:: TWOJE ZADANIE ::
Zredaguj wszystkie poniższe pozycje, zamieniając każde wystąpienie „Becuri” na „Lampi”. Całą resztę tekstu zostaw bez zmian.

╭──

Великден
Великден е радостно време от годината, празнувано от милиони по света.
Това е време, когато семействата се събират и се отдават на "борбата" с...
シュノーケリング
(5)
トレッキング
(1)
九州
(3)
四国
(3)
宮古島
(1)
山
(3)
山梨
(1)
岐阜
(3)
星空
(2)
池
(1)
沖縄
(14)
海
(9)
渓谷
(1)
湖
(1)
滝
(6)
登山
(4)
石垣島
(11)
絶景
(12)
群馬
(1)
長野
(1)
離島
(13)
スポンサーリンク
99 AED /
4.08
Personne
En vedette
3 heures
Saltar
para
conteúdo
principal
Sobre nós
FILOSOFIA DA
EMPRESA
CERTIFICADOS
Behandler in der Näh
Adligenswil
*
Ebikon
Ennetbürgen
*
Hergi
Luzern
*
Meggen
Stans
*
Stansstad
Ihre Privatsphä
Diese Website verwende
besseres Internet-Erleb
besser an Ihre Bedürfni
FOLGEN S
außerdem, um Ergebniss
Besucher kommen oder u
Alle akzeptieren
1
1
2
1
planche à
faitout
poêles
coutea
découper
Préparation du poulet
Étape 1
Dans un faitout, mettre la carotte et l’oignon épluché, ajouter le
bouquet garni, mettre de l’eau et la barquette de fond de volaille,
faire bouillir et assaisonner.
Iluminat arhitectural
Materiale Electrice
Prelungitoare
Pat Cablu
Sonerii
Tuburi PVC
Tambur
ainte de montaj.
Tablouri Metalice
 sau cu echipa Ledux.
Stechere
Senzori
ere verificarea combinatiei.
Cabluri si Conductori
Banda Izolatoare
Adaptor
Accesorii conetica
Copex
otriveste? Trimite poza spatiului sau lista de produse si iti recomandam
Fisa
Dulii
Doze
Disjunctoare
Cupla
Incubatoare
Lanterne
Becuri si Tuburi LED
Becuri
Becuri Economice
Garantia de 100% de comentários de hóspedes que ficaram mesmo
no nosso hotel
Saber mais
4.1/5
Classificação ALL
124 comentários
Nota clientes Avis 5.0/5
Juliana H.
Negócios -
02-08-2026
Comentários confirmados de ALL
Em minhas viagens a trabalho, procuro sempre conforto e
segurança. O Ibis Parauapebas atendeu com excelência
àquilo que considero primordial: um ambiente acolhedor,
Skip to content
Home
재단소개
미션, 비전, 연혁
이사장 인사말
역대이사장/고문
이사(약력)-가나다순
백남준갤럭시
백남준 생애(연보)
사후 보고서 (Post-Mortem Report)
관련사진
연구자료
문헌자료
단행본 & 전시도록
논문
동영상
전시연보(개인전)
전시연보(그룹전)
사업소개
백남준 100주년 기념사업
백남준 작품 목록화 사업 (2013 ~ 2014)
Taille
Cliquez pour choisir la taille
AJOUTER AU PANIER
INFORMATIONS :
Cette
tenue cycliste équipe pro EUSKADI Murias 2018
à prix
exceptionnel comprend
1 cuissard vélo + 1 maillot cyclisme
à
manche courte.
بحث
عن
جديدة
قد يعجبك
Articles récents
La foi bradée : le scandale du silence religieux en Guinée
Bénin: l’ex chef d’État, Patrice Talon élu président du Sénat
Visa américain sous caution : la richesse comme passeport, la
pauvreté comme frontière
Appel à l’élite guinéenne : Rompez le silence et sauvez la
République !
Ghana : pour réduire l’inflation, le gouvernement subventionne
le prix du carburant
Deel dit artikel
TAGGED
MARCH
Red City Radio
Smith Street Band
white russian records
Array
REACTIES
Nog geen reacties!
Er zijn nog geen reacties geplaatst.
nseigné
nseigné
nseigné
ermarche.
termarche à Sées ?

╰──

:: OCZEKIWANY WYNIK ::
Великден
Великден е радостно време от годината, празнувано от милиони по света.
Това е време, когато семействата се събират и се отдават на "борбата" с...
シュノーケリング
(5)
トレッキング
(1)
九州
(3)
四国
(3)
宮古島
(1)
山
(3)
山梨
(1)
岐阜
(3)
星空
(2)
池
(1)
沖縄
(14)
海
(9)
渓谷
(1)
湖
(1)
滝
(6)
登山
(4)
石垣島
(11)
絶景
(12)
群馬
(1)
長野
(1)
離島
(13)
スポンサーリンク
99 AED /
4.08
Personne
En vedette
3 heures
Saltar
para
conteúdo
principal
Sobre nós
FILOSOFIA DA
EMPRESA
CERTIFICADOS
Behandler in der Näh
Adligenswil
*
Ebikon
Ennetbürgen
*
Hergi
Luzern
*
Meggen
Stans
*
Stansstad
Ihre Privatsphä
Diese Website verwende
besseres Internet-Erleb
besser an Ihre Bedürfni
FOLGEN S
außerdem, um Ergebniss
Besucher kommen oder u
Alle akzeptieren
1
1
2
1
planche à
faitout
poêles
coutea
découper
Préparation du poulet
Étape 1
Dans un faitout, mettre la carotte et l’oignon épluché, ajouter le
bouquet garni, mettre de l’eau et la barquette de fond de volaille,
faire bouillir et assaisonner.
Iluminat arhitectural
Materiale Electrice
Prelungitoare
Pat Cablu
Sonerii
Tuburi PVC
Tambur
ainte de montaj.
Tablouri Metalice
 sau cu echipa Ledux.
Stechere
Senzori
ere verificarea combinatiei.
Cabluri si Conductori
Banda Izolatoare
Adaptor
Accesorii conetica
Copex
otriveste? Trimite poza spatiului sau lista de produse si iti recomandam
Fisa
Dulii
Doze
Disjunctoare
Cupla
Incubatoare
Lanterne
Lampi si Tuburi LED
Lampi
Lampi Economice
Garantia de 100% de comentários de hóspedes que ficaram mesmo
no nosso hotel
Saber mais
4.1/5
Classificação ALL
124 comentários
Nota clientes Avis 5.0/5
Juliana H.
Negócios -
02-08-2026
Comentários confirmados de ALL
Em minhas viagens a trabalho, procuro sempre conforto e
segurança. O Ibis Parauapebas atendeu com excelência
àquilo que considero primordial: um ambiente acolhedor,
Skip to content
Home
재단소개
미션, 비전, 연혁
이사장 인사말
역대이사장/고문
이사(약력)-가나다순
백남준갤럭시
백남준 생애(연보)
사후 보고서 (Post-Mortem Report)
관련사진
연구자료
문헌자료
단행본 & 전시도록
논문
동영상
전시연보(개인전)
전시연보(그룹전)
사업소개
백남준 100주년 기념사업
백남준 작품 목록화 사업 (2013 ~ 2014)
Taille
Cliquez pour choisir la taille
AJOUTER AU PANIER
INFORMATIONS :
Cette
tenue cycliste équipe pro EUSKADI Murias 2018
à prix
exceptionnel comprend
1 cuissard vélo + 1 maillot cyclisme
à
manche courte.
بحث
عن
جديدة
قد يعجبك
Articles récents
La foi bradée : le scandale du silence religieux en Guinée
Bénin: l’ex chef d’État, Patrice Talon élu président du Sénat
Visa américain sous caution : la richesse comme passeport, la
pauvreté comme frontière
Appel à l’élite guinéenne : Rompez le silence et sauvez la
République !
Ghana : pour réduire l’inflation, le gouvernement subventionne
le prix du carburant
Deel dit artikel
TAGGED
MARCH
Red City Radio
Smith Street Band
white russian records
Array
REACTIES
Nog geen reacties!
Er zijn nog geen reacties geplaatst.
nseigné
nseigné
nseigné
ermarche.
termarche à Sées ?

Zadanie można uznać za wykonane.